In addition to an 18-month testing protocol, the Mahindra ALSV was put up against 7.62x51mm ball rounds and HE36 hand grenades
Over the years, Mahindra & Mahindra has considerably diversified from being just an SUV/off-roader manufacturer to a global business conglomerate. In addition to automobiles, it is present in multiple sectors such as farm, construction, housing, tours & travel, IT and even retail. Talking more about automobiles, Mahindra sells cars, tractors, two-wheelers, construction equipment as well as defence or military-purpose vehicles. In the ‘Armoured’ portfolio, Mahindra has introduced its new ALSV (Armored Light Specialist Vehicle).
The product is listed on the company’s Emirates-based ‘Mahindra Armored’ website (“armoured” = British; “armored” = American). The ALSV is based on a modular structure that makes customisations or modifications easy. It lands up being apt for a wide variety of roles.

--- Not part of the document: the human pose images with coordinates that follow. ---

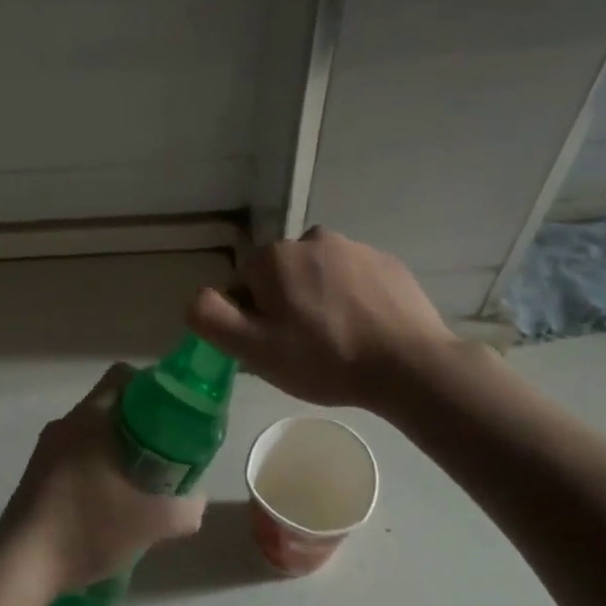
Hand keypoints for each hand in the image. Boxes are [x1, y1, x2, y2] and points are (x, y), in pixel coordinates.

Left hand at [0, 364, 206, 594]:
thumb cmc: (86, 529)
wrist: (21, 567)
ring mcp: (45, 450)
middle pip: (110, 406)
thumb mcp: (150, 523)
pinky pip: (74, 456)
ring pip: (91, 434)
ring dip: (118, 449)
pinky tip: (109, 505)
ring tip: (141, 483)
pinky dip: (96, 468)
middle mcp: (65, 424)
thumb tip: (197, 500)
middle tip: (165, 453)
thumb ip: (184, 509)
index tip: (174, 414)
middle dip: (141, 425)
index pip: (123, 376)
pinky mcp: (35, 475)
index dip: (153, 387)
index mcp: (90, 418)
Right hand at [185, 227, 458, 408]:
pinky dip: (352, 299)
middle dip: (286, 306)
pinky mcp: (387, 263)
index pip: (244, 285)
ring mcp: (355, 248)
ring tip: (338, 341)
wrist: (410, 366)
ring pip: (318, 276)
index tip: (274, 347)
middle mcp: (311, 239)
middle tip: (305, 348)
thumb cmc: (324, 359)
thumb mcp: (254, 349)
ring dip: (319, 300)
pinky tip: (365, 330)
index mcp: (274, 258)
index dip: (252, 318)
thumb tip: (196, 297)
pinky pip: (354, 279)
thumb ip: (211, 317)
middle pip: (281, 277)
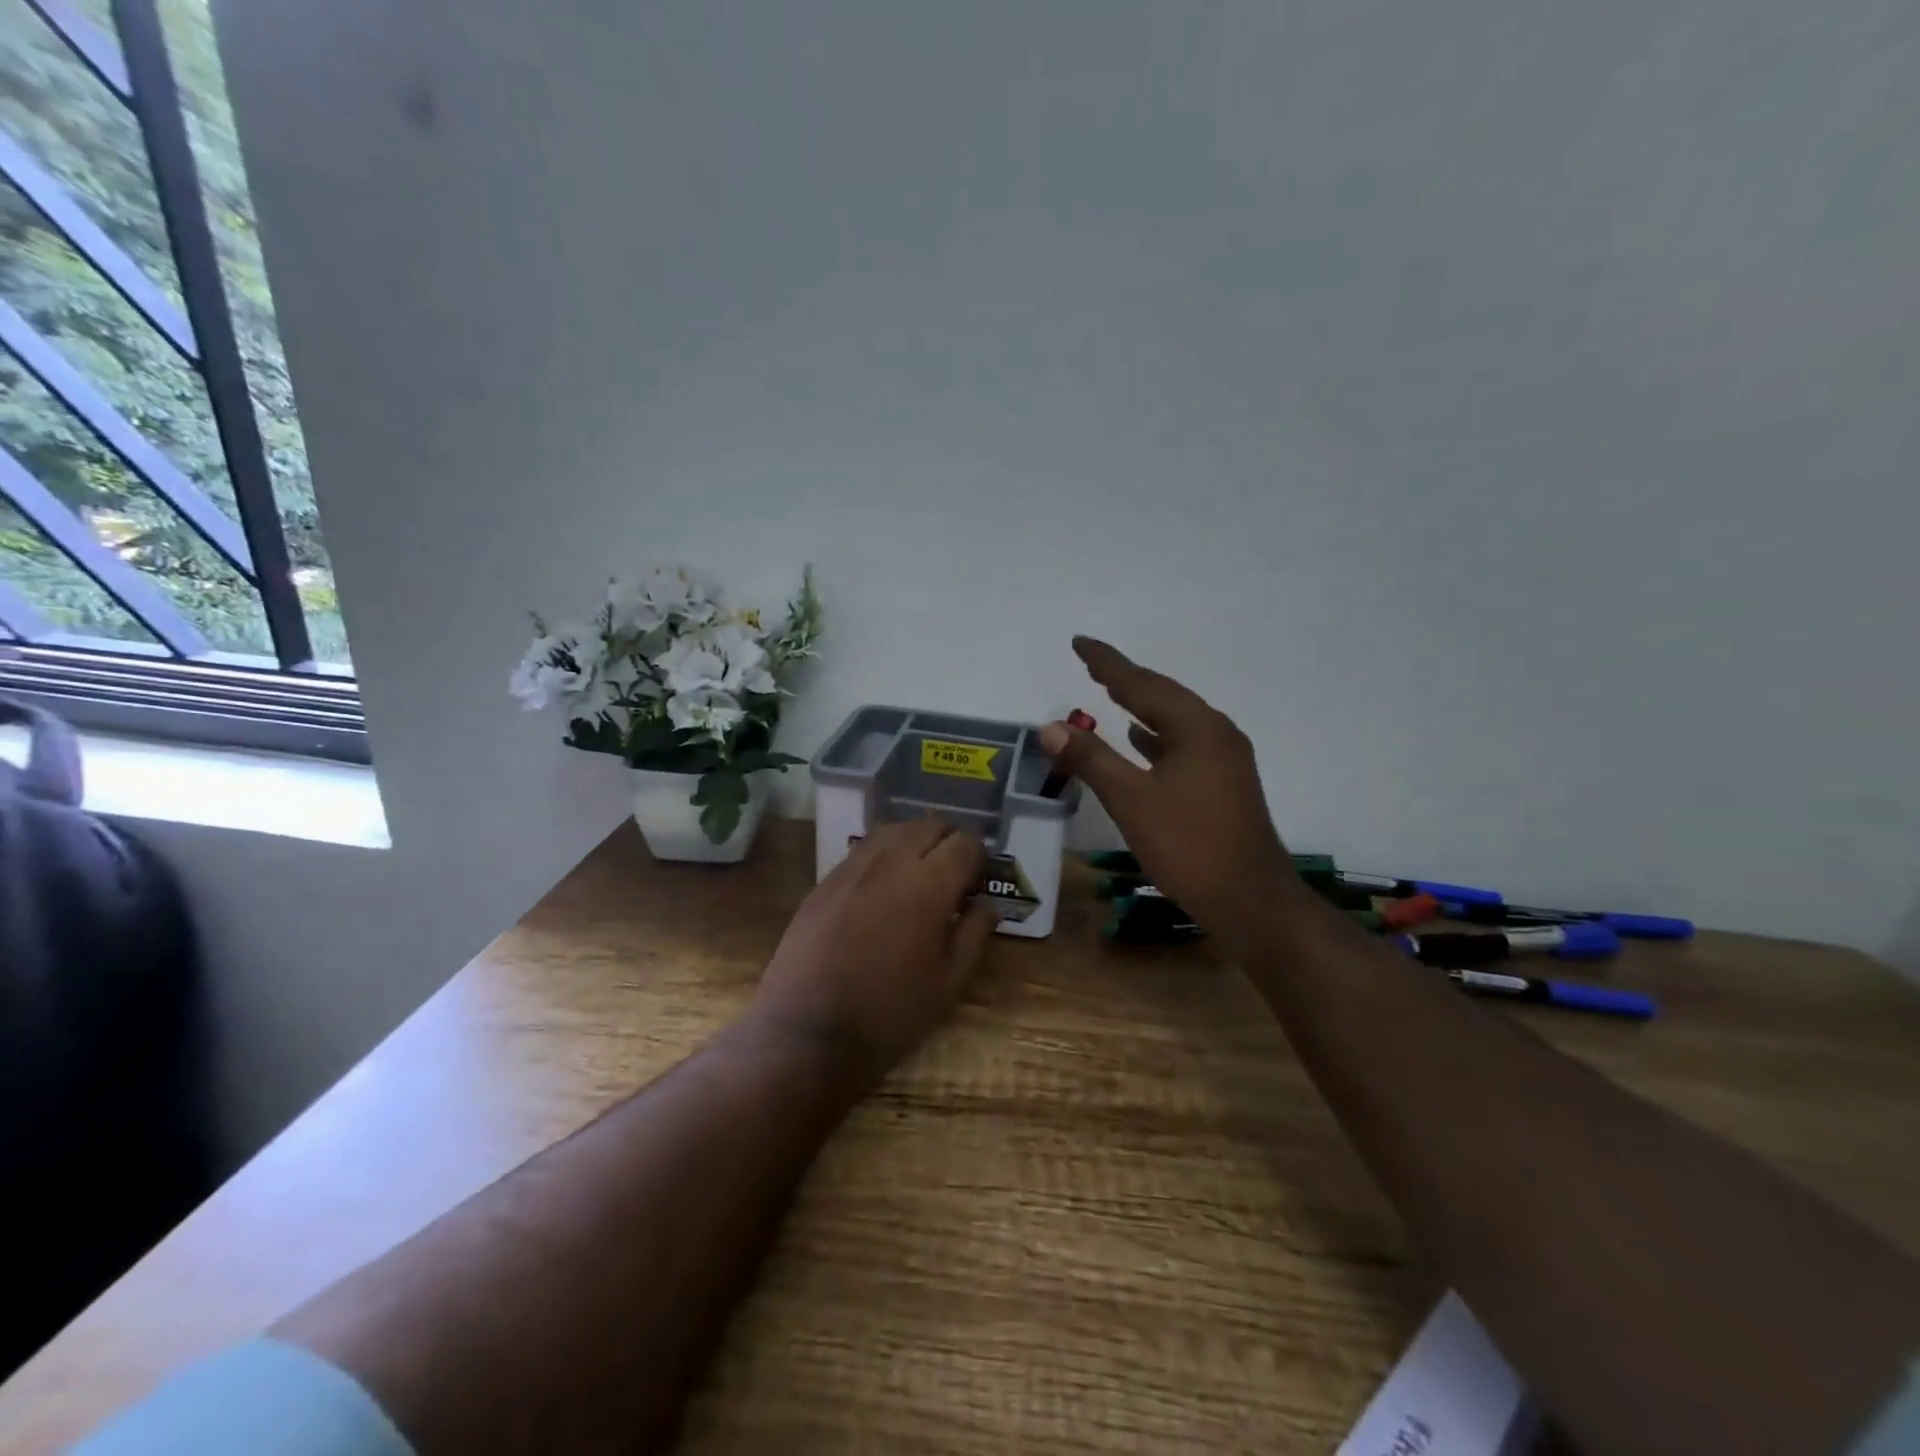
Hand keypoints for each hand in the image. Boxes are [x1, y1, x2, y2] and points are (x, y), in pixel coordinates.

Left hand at [750, 817, 997, 1082]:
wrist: (807, 1031)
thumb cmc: (889, 1013)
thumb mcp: (948, 983)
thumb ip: (974, 934)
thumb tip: (987, 903)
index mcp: (929, 884)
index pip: (965, 844)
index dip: (979, 858)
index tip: (979, 881)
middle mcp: (891, 861)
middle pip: (930, 826)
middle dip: (949, 843)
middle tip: (952, 877)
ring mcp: (852, 867)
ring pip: (894, 830)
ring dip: (914, 842)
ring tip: (918, 876)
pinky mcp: (825, 880)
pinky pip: (863, 850)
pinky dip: (883, 855)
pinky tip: (882, 888)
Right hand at [1039, 637, 1302, 937]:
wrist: (1251, 901)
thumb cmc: (1189, 846)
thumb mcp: (1132, 800)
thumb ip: (1091, 759)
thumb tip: (1050, 726)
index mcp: (1197, 728)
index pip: (1142, 683)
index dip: (1107, 662)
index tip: (1079, 642)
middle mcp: (1216, 733)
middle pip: (1162, 695)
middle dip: (1125, 678)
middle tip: (1091, 663)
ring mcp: (1225, 758)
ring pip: (1174, 721)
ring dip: (1141, 706)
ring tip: (1109, 692)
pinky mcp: (1224, 782)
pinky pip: (1183, 744)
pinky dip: (1156, 737)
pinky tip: (1139, 741)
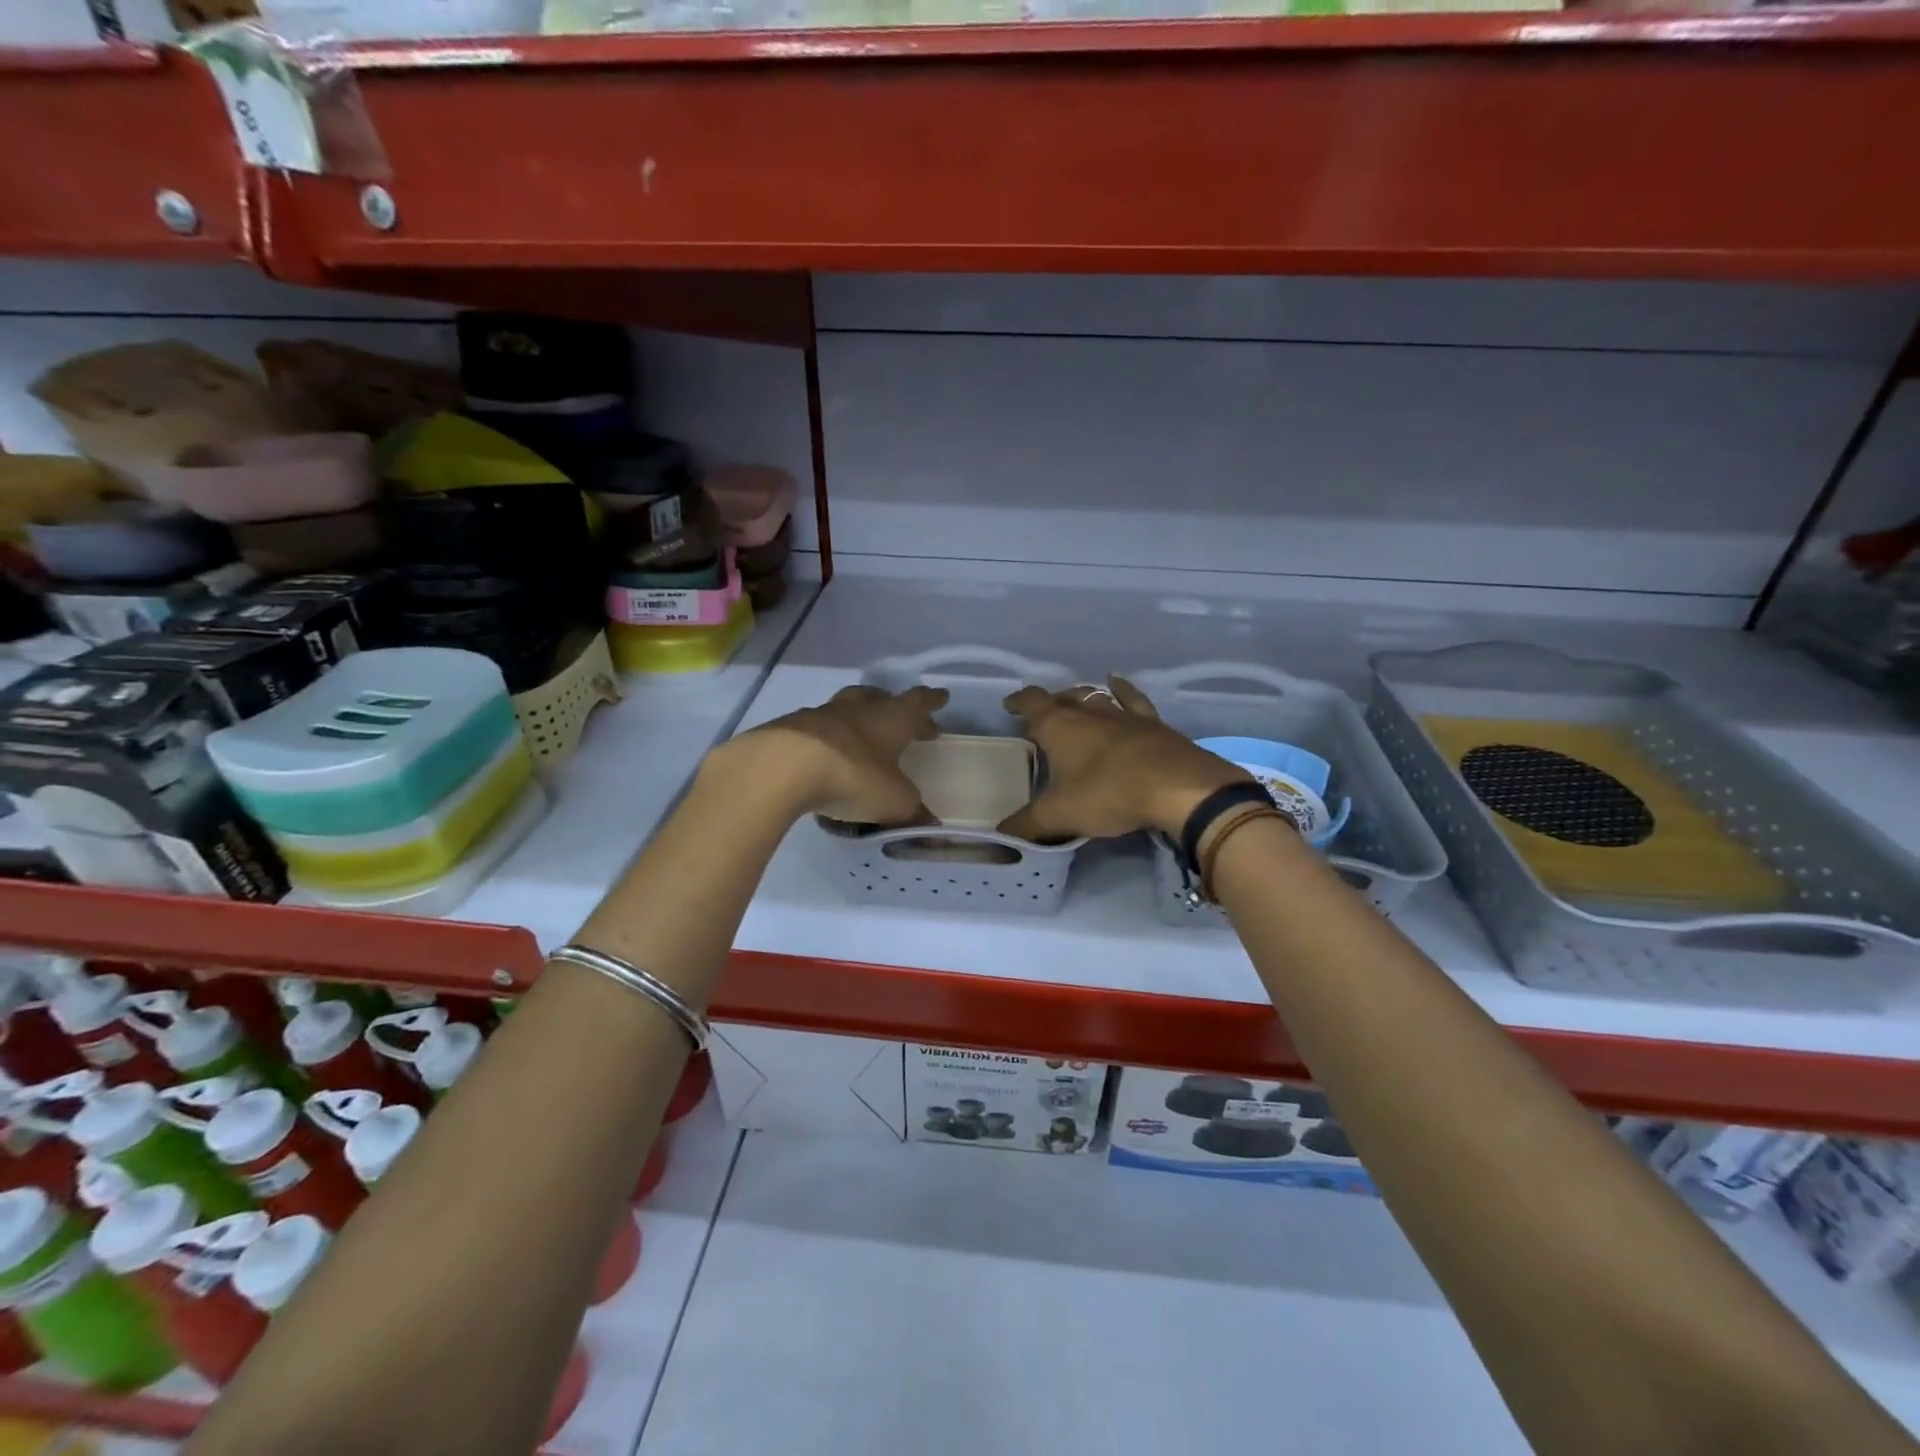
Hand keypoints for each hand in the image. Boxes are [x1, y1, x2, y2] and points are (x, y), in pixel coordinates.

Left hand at [733, 684, 948, 823]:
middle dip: (894, 706)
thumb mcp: (893, 801)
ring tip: (862, 735)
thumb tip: (930, 824)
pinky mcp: (790, 729)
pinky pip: (816, 729)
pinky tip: (824, 755)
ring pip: (846, 708)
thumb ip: (912, 811)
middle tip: (903, 719)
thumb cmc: (852, 776)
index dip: (931, 701)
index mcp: (891, 719)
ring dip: (858, 718)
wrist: (782, 767)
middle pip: (879, 698)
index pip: (918, 703)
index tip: (941, 696)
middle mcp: (858, 709)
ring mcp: (821, 715)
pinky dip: (827, 738)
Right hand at [997, 676, 1251, 841]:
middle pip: (1062, 698)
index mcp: (1059, 726)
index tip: (1009, 706)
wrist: (1177, 787)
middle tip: (1041, 721)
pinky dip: (1120, 690)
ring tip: (1073, 705)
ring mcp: (1123, 714)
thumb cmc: (1109, 794)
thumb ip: (1027, 825)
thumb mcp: (1060, 815)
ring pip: (1094, 697)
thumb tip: (1002, 835)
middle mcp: (1089, 711)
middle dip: (1048, 706)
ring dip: (1080, 699)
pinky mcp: (1152, 723)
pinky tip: (1116, 684)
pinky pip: (1131, 699)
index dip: (1018, 702)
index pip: (1032, 702)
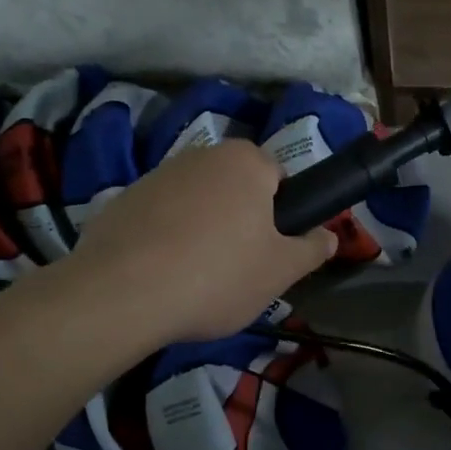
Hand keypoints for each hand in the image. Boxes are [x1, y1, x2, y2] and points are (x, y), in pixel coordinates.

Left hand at [58, 139, 336, 346]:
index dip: (279, 213)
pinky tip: (160, 275)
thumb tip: (330, 236)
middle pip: (234, 186)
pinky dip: (164, 238)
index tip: (271, 248)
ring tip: (195, 277)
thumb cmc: (218, 275)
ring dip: (201, 228)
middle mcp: (201, 155)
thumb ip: (312, 250)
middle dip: (240, 218)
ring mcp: (156, 175)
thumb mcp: (280, 272)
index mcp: (246, 162)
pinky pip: (158, 217)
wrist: (122, 294)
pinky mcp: (121, 200)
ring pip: (195, 201)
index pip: (277, 176)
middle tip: (239, 266)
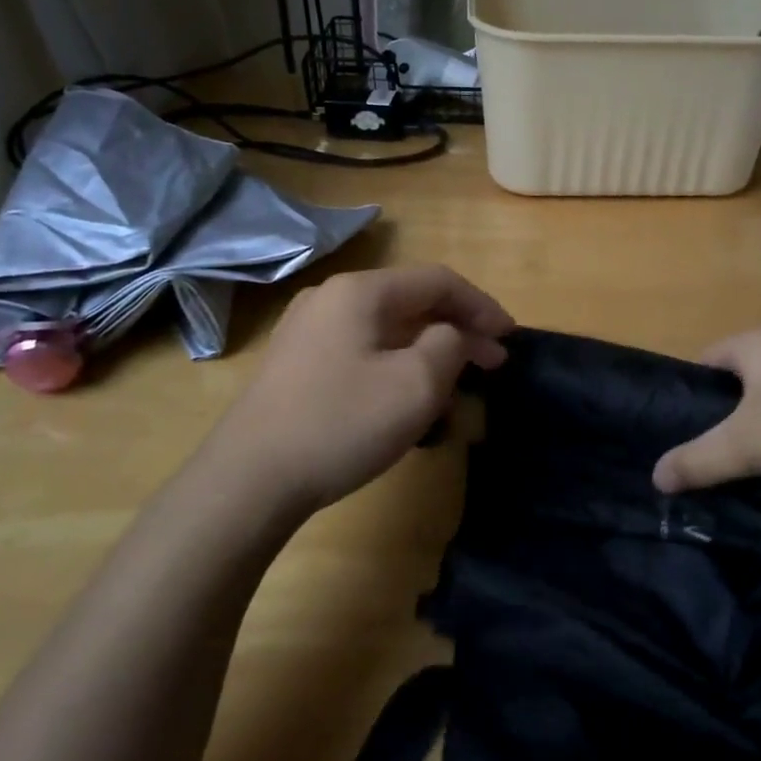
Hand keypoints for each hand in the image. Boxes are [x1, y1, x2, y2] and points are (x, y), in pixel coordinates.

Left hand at [203, 264, 513, 514]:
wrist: (249, 479)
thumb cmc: (341, 423)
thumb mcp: (416, 384)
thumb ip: (451, 345)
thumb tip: (452, 335)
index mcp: (360, 291)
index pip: (438, 281)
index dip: (482, 305)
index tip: (511, 337)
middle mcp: (330, 299)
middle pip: (411, 302)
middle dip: (458, 329)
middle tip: (493, 363)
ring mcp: (307, 331)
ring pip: (387, 329)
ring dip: (429, 350)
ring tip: (456, 384)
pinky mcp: (296, 365)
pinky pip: (362, 350)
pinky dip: (397, 364)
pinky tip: (408, 398)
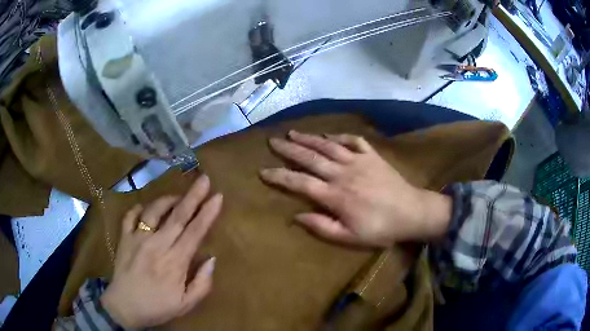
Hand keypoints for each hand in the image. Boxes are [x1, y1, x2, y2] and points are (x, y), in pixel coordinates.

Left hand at [100, 174, 222, 328]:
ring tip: (177, 196)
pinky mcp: (124, 238)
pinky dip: (138, 209)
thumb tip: (211, 259)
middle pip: (178, 216)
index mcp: (175, 262)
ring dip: (168, 199)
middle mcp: (157, 245)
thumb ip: (202, 284)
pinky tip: (144, 209)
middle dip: (193, 196)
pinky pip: (130, 216)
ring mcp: (138, 238)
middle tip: (204, 179)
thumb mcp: (186, 304)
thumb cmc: (157, 307)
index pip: (195, 232)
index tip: (218, 196)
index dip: (207, 213)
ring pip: (154, 210)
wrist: (124, 307)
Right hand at [260, 131, 450, 247]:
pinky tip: (328, 134)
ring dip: (308, 138)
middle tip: (272, 141)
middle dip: (288, 149)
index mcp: (335, 196)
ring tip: (292, 133)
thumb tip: (296, 217)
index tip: (263, 171)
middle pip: (310, 158)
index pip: (300, 183)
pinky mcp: (372, 156)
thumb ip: (322, 227)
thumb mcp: (350, 238)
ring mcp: (358, 161)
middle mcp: (342, 173)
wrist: (412, 212)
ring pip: (328, 146)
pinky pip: (353, 140)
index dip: (280, 176)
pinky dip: (339, 135)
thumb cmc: (381, 229)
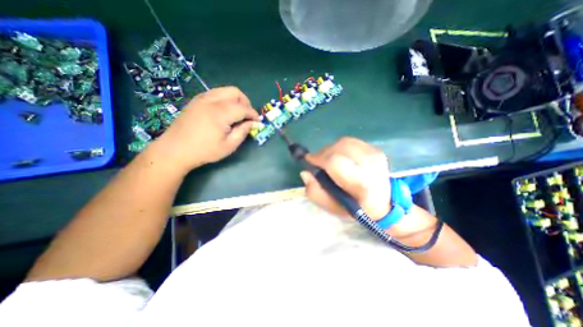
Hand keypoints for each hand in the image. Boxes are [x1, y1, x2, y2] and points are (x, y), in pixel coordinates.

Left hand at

For instance, the Mahindra ALSV can be used in conventional operations such as border security, reconnaissance, raids, weapon transport, patrolling, etc. Furthermore, it can be deployed in counter-terrorist tasks as part of Quick Reaction Teams or Special Force Operations.
Safety and protection of defence vehicles are always a high priority. No, we are not talking about NCAP ratings but STANAG 4569 ratings. For the uninitiated, STANAG is an internationally-accepted NATO-defined nomenclature and grading structure. STANAG 4569 relates to the standards for ‘Protection Levels for Occupants of Logistic and Light Armored Vehicles’.
Mahindra’s latest defence vehicle offers ballistic protection up to B7 STANAG Level II. The vehicle also offers protected mobility for the front, rear and side with compliance to STANAG Level 1 Ballistics and Blast. Mahindra claims that the unit is upgradable up to STANAG II Ballistics level. Mahindra has spent considerable time testing the vehicle. In fact, the Indian government’s rigorous testing protocols lasted almost 18 months. It was also put up against 7.62x51mm ball rounds and HE36 hand grenades.
The new Mahindra ALSV draws power from a 3.2-litre inline-6 STEYR diesel engine (can run on multiple fuels) which churns out 212bhp and 500 Nm of torque. This is mated to a 4-speed automatic transmission which distributes power to all four wheels. The combination allows for a top speed of 120km/h and a 0-60km/h acceleration time of roughly 12 seconds (do keep in mind that it weighs almost three tons). To make it easier for the ALSV to traverse all kinds of terrain, Mahindra has equipped it with front and rear differential locks.
Other features which deserve special mentioning include a central tyre inflation system (which can become extremely critical in war zones) and a self-recovery winch. As per claims, the ALSV has a 30-degree gradability alongside park-brake holding capacity even when it is fully loaded. Despite having a central tyre inflation system, it can run flat on its wheels for 50 kms (as per FINABEL standard) in the worst-case scenario.
Clearly, the Mahindra ALSV is a force to reckon with, both on paper and definitely on the ground too. It will be interesting to see which department would add the first ALSV.